--- To do ---
Write out the material below exactly, beginning at the line that contains "活動指導者認定委員会認定）、日本酒ナビゲーターの肩書きを持" and ending with its last line, both ends included; write nothing else.

******************************

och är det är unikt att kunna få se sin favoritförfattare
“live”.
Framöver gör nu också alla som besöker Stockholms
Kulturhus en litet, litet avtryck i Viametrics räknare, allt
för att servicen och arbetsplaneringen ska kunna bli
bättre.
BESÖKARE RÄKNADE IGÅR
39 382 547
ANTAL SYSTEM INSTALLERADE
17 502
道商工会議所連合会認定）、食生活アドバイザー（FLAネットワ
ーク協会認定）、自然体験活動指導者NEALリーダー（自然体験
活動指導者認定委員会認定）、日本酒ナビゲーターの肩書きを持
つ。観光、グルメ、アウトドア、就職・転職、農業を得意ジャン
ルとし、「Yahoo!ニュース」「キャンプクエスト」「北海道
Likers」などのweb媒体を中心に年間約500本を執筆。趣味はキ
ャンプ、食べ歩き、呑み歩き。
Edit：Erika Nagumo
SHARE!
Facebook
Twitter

******************************

--- Written reply ---
活動指導者認定委員会認定）、日本酒ナビゲーターの肩書きを持
つ。観光、グルメ、アウトドア、就職・転職、農業を得意ジャン
ルとし、「Yahoo!ニュース」「キャンプクエスト」「北海道
Likers」などのweb媒体を中心に年間約500本を執筆。趣味はキ
ャンプ、食べ歩き、呑み歩き。
Edit：Erika Nagumo
SHARE!
Facebook
Twitter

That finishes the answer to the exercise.